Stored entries
[Start]
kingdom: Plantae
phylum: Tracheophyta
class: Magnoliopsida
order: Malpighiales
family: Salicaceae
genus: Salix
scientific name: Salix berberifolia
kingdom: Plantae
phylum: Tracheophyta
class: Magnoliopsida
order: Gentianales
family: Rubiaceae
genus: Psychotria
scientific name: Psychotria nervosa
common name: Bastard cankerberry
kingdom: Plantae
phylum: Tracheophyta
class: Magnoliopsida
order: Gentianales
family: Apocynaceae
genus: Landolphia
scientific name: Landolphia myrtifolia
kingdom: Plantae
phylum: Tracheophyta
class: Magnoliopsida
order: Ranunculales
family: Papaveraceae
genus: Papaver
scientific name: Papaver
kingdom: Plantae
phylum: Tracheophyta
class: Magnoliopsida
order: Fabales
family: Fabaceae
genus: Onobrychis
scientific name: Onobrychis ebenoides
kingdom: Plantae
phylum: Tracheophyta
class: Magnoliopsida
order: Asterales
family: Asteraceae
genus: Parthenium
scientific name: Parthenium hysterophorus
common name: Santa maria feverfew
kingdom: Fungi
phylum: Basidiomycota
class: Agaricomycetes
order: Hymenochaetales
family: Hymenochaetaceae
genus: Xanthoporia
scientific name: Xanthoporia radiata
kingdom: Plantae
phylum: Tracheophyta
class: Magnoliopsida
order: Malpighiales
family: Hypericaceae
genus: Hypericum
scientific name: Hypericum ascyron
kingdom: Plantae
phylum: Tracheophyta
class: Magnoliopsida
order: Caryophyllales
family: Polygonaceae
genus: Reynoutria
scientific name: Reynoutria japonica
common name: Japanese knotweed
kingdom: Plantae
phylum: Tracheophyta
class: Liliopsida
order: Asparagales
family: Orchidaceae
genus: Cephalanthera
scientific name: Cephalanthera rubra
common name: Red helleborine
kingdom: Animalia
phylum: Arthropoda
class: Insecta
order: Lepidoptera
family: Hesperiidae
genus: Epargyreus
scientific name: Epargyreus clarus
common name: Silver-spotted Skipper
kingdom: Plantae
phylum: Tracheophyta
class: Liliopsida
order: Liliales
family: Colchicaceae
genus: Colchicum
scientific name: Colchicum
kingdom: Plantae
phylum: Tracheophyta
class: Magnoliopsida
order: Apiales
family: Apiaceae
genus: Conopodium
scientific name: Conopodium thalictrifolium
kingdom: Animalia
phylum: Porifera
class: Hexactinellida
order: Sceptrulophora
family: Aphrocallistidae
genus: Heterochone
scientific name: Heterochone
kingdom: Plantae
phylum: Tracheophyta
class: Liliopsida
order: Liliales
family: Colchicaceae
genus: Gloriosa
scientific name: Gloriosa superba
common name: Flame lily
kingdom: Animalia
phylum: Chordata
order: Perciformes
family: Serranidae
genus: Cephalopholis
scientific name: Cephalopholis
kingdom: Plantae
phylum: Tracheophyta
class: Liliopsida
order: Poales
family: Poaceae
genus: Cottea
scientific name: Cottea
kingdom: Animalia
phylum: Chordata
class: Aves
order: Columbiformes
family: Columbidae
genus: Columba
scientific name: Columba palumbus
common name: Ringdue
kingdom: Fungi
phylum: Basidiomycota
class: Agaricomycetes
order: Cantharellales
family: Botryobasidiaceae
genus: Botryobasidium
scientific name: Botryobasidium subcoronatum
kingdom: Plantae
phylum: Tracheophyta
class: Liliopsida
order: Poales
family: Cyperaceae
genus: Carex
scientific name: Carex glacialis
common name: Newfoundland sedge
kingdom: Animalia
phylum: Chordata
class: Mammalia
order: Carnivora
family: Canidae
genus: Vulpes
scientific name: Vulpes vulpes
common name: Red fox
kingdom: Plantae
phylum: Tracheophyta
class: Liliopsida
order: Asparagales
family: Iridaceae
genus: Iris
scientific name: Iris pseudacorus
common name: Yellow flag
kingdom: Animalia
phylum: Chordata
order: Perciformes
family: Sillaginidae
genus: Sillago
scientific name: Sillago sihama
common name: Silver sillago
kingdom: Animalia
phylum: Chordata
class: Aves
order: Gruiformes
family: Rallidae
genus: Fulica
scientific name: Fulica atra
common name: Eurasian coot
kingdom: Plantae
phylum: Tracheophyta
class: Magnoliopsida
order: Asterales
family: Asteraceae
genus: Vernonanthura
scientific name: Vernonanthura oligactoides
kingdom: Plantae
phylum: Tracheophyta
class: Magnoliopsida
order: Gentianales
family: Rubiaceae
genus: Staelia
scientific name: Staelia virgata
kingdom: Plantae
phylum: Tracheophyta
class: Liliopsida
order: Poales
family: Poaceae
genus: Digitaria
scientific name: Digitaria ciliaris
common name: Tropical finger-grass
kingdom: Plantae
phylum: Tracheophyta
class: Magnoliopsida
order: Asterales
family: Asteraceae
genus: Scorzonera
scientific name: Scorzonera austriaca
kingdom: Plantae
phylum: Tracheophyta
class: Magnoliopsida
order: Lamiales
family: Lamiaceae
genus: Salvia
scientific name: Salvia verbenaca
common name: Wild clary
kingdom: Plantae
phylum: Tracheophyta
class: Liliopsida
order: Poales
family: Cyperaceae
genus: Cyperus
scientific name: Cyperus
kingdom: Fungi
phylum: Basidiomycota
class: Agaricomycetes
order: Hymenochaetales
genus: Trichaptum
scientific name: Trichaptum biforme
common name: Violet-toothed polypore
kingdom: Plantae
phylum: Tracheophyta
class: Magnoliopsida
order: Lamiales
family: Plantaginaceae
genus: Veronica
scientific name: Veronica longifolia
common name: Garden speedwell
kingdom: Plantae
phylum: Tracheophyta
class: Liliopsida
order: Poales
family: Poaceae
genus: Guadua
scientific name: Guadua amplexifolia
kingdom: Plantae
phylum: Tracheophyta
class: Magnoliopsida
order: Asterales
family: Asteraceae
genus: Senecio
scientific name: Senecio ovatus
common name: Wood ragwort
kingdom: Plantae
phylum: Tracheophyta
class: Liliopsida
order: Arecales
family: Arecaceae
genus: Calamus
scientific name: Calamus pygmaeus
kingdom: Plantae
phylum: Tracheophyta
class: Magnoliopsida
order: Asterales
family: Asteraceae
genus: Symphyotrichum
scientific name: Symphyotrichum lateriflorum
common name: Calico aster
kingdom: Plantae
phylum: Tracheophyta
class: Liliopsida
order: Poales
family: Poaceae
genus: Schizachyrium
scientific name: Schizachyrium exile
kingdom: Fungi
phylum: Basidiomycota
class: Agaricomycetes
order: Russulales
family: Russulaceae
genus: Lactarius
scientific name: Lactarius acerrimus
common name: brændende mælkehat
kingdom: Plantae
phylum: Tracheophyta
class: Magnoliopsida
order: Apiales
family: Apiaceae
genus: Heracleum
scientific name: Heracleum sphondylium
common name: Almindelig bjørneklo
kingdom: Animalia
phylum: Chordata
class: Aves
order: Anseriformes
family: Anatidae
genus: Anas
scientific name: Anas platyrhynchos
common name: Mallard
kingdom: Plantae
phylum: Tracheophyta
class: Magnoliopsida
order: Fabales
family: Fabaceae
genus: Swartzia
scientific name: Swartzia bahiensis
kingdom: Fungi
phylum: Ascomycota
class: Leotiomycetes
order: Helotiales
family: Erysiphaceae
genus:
[End]
▶ [Stated problem]: Transcribe every line of the rows above verbatim, from the first through the last.

▶ [Written response]:
kingdom: Plantae
phylum: Tracheophyta
class: Magnoliopsida
order: Malpighiales
family: Salicaceae
genus: Salix
scientific name: Salix berberifolia
kingdom: Plantae
phylum: Tracheophyta
class: Magnoliopsida
order: Gentianales
family: Rubiaceae
genus: Psychotria
scientific name: Psychotria nervosa
common name: Bastard cankerberry
kingdom: Plantae
phylum: Tracheophyta
class: Magnoliopsida
order: Gentianales
family: Apocynaceae
genus: Landolphia
scientific name: Landolphia myrtifolia
kingdom: Plantae
phylum: Tracheophyta
class: Magnoliopsida
order: Ranunculales
family: Papaveraceae
genus: Papaver
scientific name: Papaver
kingdom: Plantae
phylum: Tracheophyta
class: Magnoliopsida
order: Fabales
family: Fabaceae
genus: Onobrychis
scientific name: Onobrychis ebenoides
kingdom: Plantae
phylum: Tracheophyta
class: Magnoliopsida
order: Asterales
family: Asteraceae
genus: Parthenium
scientific name: Parthenium hysterophorus
common name: Santa maria feverfew
kingdom: Fungi
phylum: Basidiomycota
class: Agaricomycetes
order: Hymenochaetales
family: Hymenochaetaceae
genus: Xanthoporia
scientific name: Xanthoporia radiata
kingdom: Plantae
phylum: Tracheophyta
class: Magnoliopsida
order: Malpighiales
family: Hypericaceae
genus: Hypericum
scientific name: Hypericum ascyron
kingdom: Plantae
phylum: Tracheophyta
class: Magnoliopsida
order: Caryophyllales
family: Polygonaceae
genus: Reynoutria
scientific name: Reynoutria japonica
common name: Japanese knotweed
kingdom: Plantae
phylum: Tracheophyta
class: Liliopsida
order: Asparagales
family: Orchidaceae
genus: Cephalanthera
scientific name: Cephalanthera rubra
common name: Red helleborine
kingdom: Animalia
phylum: Arthropoda
class: Insecta
order: Lepidoptera
family: Hesperiidae
genus: Epargyreus
scientific name: Epargyreus clarus
common name: Silver-spotted Skipper
kingdom: Plantae
phylum: Tracheophyta
class: Liliopsida
order: Liliales
family: Colchicaceae
genus: Colchicum
scientific name: Colchicum
kingdom: Plantae
phylum: Tracheophyta
class: Magnoliopsida
order: Apiales
family: Apiaceae
genus: Conopodium
scientific name: Conopodium thalictrifolium
kingdom: Animalia
phylum: Porifera
class: Hexactinellida
order: Sceptrulophora
family: Aphrocallistidae
genus: Heterochone
scientific name: Heterochone
kingdom: Plantae
phylum: Tracheophyta
class: Liliopsida
order: Liliales
family: Colchicaceae
genus: Gloriosa
scientific name: Gloriosa superba
common name: Flame lily
kingdom: Animalia
phylum: Chordata
order: Perciformes
family: Serranidae
genus: Cephalopholis
scientific name: Cephalopholis
kingdom: Plantae
phylum: Tracheophyta
class: Liliopsida
order: Poales
family: Poaceae
genus: Cottea
scientific name: Cottea
kingdom: Animalia
phylum: Chordata
class: Aves
order: Columbiformes
family: Columbidae
genus: Columba
scientific name: Columba palumbus
common name: Ringdue
kingdom: Fungi
phylum: Basidiomycota
class: Agaricomycetes
order: Cantharellales
family: Botryobasidiaceae
genus: Botryobasidium
scientific name: Botryobasidium subcoronatum
kingdom: Plantae
phylum: Tracheophyta
class: Liliopsida
order: Poales
family: Cyperaceae
genus: Carex
scientific name: Carex glacialis
common name: Newfoundland sedge
kingdom: Animalia
phylum: Chordata
class: Mammalia
order: Carnivora
family: Canidae
genus: Vulpes
scientific name: Vulpes vulpes
common name: Red fox
kingdom: Plantae
phylum: Tracheophyta
class: Liliopsida
order: Asparagales
family: Iridaceae
genus: Iris
scientific name: Iris pseudacorus
common name: Yellow flag
kingdom: Animalia
phylum: Chordata
order: Perciformes
family: Sillaginidae
genus: Sillago
scientific name: Sillago sihama
common name: Silver sillago
kingdom: Animalia
phylum: Chordata
class: Aves
order: Gruiformes
family: Rallidae
genus: Fulica
scientific name: Fulica atra
common name: Eurasian coot
kingdom: Plantae
phylum: Tracheophyta
class: Magnoliopsida
order: Asterales
family: Asteraceae
genus: Vernonanthura
scientific name: Vernonanthura oligactoides
kingdom: Plantae
phylum: Tracheophyta
class: Magnoliopsida
order: Gentianales
family: Rubiaceae
genus: Staelia
scientific name: Staelia virgata
kingdom: Plantae
phylum: Tracheophyta
class: Liliopsida
order: Poales
family: Poaceae
genus: Digitaria
scientific name: Digitaria ciliaris
common name: Tropical finger-grass
kingdom: Plantae
phylum: Tracheophyta
class: Magnoliopsida
order: Asterales
family: Asteraceae
genus: Scorzonera
scientific name: Scorzonera austriaca
kingdom: Plantae
phylum: Tracheophyta
class: Magnoliopsida
order: Lamiales
family: Lamiaceae
genus: Salvia
scientific name: Salvia verbenaca
common name: Wild clary
kingdom: Plantae
phylum: Tracheophyta
class: Liliopsida
order: Poales
family: Cyperaceae
genus: Cyperus
scientific name: Cyperus
kingdom: Fungi
phylum: Basidiomycota
class: Agaricomycetes
order: Hymenochaetales
genus: Trichaptum
scientific name: Trichaptum biforme
common name: Violet-toothed polypore
kingdom: Plantae
phylum: Tracheophyta
class: Magnoliopsida
order: Lamiales
family: Plantaginaceae
genus: Veronica
scientific name: Veronica longifolia
common name: Garden speedwell
kingdom: Plantae
phylum: Tracheophyta
class: Liliopsida
order: Poales
family: Poaceae
genus: Guadua
scientific name: Guadua amplexifolia
kingdom: Plantae
phylum: Tracheophyta
class: Magnoliopsida
order: Asterales
family: Asteraceae
genus: Senecio
scientific name: Senecio ovatus
common name: Wood ragwort
kingdom: Plantae
phylum: Tracheophyta
class: Liliopsida
order: Arecales
family: Arecaceae
genus: Calamus
scientific name: Calamus pygmaeus
kingdom: Plantae
phylum: Tracheophyta
class: Magnoliopsida
order: Asterales
family: Asteraceae
genus: Symphyotrichum
scientific name: Symphyotrichum lateriflorum
common name: Calico aster
kingdom: Plantae
phylum: Tracheophyta
class: Liliopsida
order: Poales
family: Poaceae
genus: Schizachyrium
scientific name: Schizachyrium exile
kingdom: Fungi
phylum: Basidiomycota
class: Agaricomycetes
order: Russulales
family: Russulaceae
genus: Lactarius
scientific name: Lactarius acerrimus
common name: brændende mælkehat
kingdom: Plantae
phylum: Tracheophyta
class: Magnoliopsida
order: Apiales
family: Apiaceae
genus: Heracleum
scientific name: Heracleum sphondylium
common name: Almindelig bjørneklo
kingdom: Animalia
phylum: Chordata
class: Aves
order: Anseriformes
family: Anatidae
genus: Anas
scientific name: Anas platyrhynchos
common name: Mallard
kingdom: Plantae
phylum: Tracheophyta
class: Magnoliopsida
order: Fabales
family: Fabaceae
genus: Swartzia
scientific name: Swartzia bahiensis
kingdom: Fungi
phylum: Ascomycota
class: Leotiomycetes
order: Helotiales
family: Erysiphaceae
genus:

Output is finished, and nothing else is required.